Poggiammo le biciclette accanto alla fontanella; sgranchimmo le gambe indolenzite e la schiena compressa dallo sforzo. La luce della primavera appena sbocciata cominciava a distendersi obliqua sui tavolini traballanti, già affollati di turisti.

La norvegese, come ti sbagli, era già in sandali e bermuda, forse addirittura accaldata, dal modo in cui sorseggiava la birra ghiacciata. Le si avvicinavano a turno, imparando quanto può essere respingente un sorriso.

Le nostre voci si trascinavano, come la suola delle scarpe da ginnastica che faticava a scaricare sui sampietrini appuntiti la carica elettrostatica della pedalata. Nel dubbio di cosa fosse meglio per rifocillarci, se la pizza a taglio che a quell’ora del pomeriggio esce di continuo o i dolcetti antichi della pasticceria lì dietro l’angoletto, le nostre voci si rincorrevano nel dibattito tra canditi e mozzarella fumante, sempre un tono più su, nella concitazione allegra di chi si è sforzato per divertimento e nella percezione del privilegio che ci può essere in un pomeriggio senza lancette, scandito solo dalle stupidaggini che ci si scambiano pedalandosi accanto.

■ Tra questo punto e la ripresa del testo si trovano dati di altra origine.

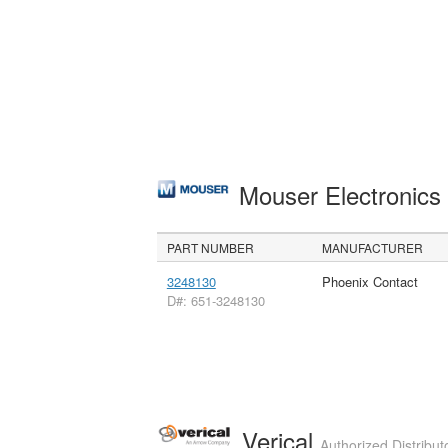
Mouser Electronic
PART NUMBER
MANUFACTURER
3248130
Phoenix Contact
D#: 651-3248130
Verical
Authorized Distribut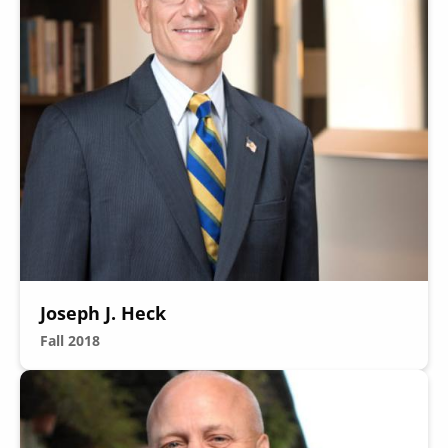
Joseph J. Heck
Fall 2018
Image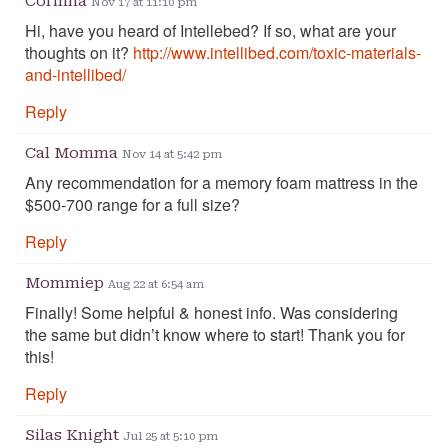
Corinna
Nov 17 at 11:10 pm
Hi, have you heard of Intellebed? If so, what are your
thoughts on it?
http://www.intellibed.com/toxic-materials-
and-intellibed/
Reply
Cal Momma
Nov 14 at 5:42 pm
Any recommendation for a memory foam mattress in the
$500-700 range for a full size?
Reply
Mommiep
Aug 22 at 6:54 am
Finally! Some helpful & honest info. Was considering
the same but didn’t know where to start! Thank you for
this!
Reply
Silas Knight
Jul 25 at 5:10 pm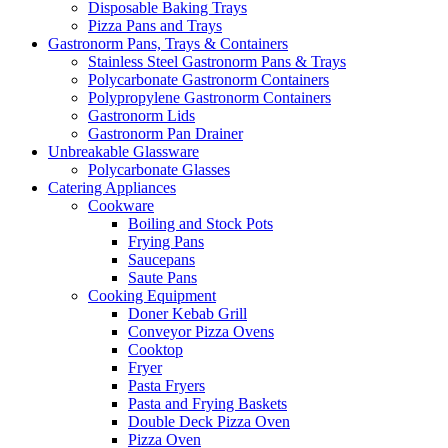
Disposable Baking Trays
Pizza Pans and Trays
Gastronorm Pans, Trays & Containers
Stainless Steel Gastronorm Pans & Trays
Polycarbonate Gastronorm Containers
Polypropylene Gastronorm Containers
Gastronorm Lids
Gastronorm Pan Drainer
Unbreakable Glassware
Polycarbonate Glasses
Catering Appliances
Cookware
Boiling and Stock Pots
Frying Pans
Saucepans
Saute Pans
Cooking Equipment
Doner Kebab Grill
Conveyor Pizza Ovens
Cooktop
Fryer
Pasta Fryers
Pasta and Frying Baskets
Double Deck Pizza Oven
Pizza Oven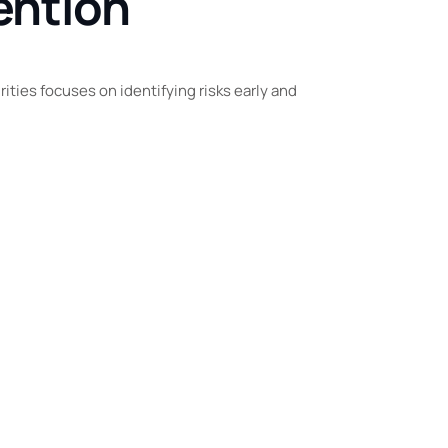
ention
ties focuses on identifying risks early and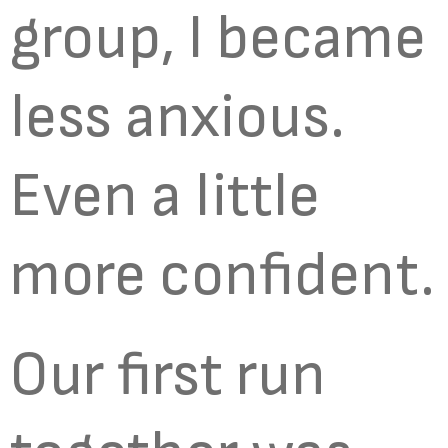
group, I became
less anxious.
Even a little
more confident.
Our first run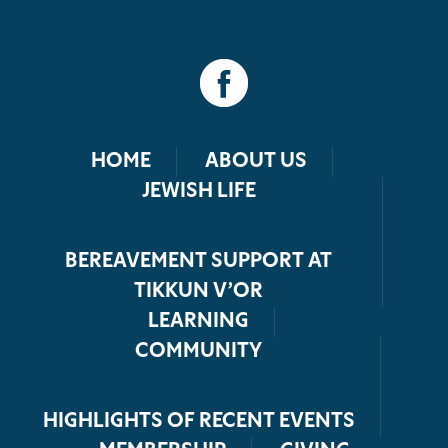
HOME
ABOUT US
JEWISH LIFE
BEREAVEMENT SUPPORT AT
TIKKUN V’OR
LEARNING
COMMUNITY
HIGHLIGHTS OF RECENT EVENTS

Decidemmo per la pizza e a pensarci bene non c’erano dubbi sin dall’inizio, anche se quel po’ di fila al bancone, mezzi sudati e con gli zainetti in spalla, ci pesava più dei chilometri percorsi e di quelli che ci aspettavano.

Prima ancora che mi arrivasse alle narici il profumo del pomodoro fuso e dell’origano, del rosmarino e delle patate, notai che ci stava guardando, con un sorriso striato di rughe, come quelli che hanno i nonni quando ti contemplano in silenzio.

Eeeh… Bella cosa la gioventù, la cosa più bella…”.

Iniziò a guardare lontano come per cercare un punto che non si sarebbe mai fatto trovare; ebbi l’impressione che stesse considerando quel nostro chiacchierare spensierato, quella fame di pizza, le biciclette accessoriate velate di polvere come un qualcosa di straordinario, di irripetibile. Risposi che non eravamo poi così giovani, visto che il piccolo della compagnia ero io, che andavo per i quaranta.

Eh, magari…”.

Rispose sempre tornando a cercare quel punto perso chissà dove, mai più tornato da chissà quale posto. Pure lui ce l’aveva avuta la bicicletta, disse, con i freni a bacchetta, una bici inglese, sottolineò con orgoglio. Non parlava di un se stesso lontano, distante nel tempo: sembrava alludere invece alla vita di un altro, di uno che a un certo punto non aveva più incontrato, come fosse sparito chissà dove da un giorno all’altro. Provammo ad offrirgli un poco di pizza, che non guardò nemmeno, carezzando l’aria dolce con un gesto cortese della mano affusolata. Il cibo non doveva averlo mai interessato molto, in assoluto, a giudicare dal profilo affilato e dai buchi della cinta.

Abito qua dietro…”.

Perché ce lo disse? Non ricordo, ero intento a contemplare quel sorriso fioco, come il sole di quella primavera iniziata ma non esplosa: mi fece pensare alle candeline dei compleanni, quando non si riesce ad accenderle per bene. Quanti poteva averne, lui, alle spalle? Ottantacinque, almeno, ben portati nonostante il carico di malinconia che rendeva ogni gesto più solenne. Sollevammo le bici dal sedile in pietra accanto alla fontanella, dove il sole batteva prima di cominciare a svicolare. Ci si sedette osservando i nostri gesti, carezzando con lo sguardo il giro delle nostre ruote, che per lui doveva essersi interrotto chissà come. Facemmo un mezzo giro per rimetterci in direzione del Lungotevere, dove saremmo sbucati di lì a qualche secondo. Si tolse la giacca, ripiegando le maniche della bella camicia celeste. Sull’avambraccio agitato con calore per il saluto col quale ci augurò buon proseguimento, i peli bianchi facevano risaltare la serie di cifre scure, anche se sbiadite dal tempo.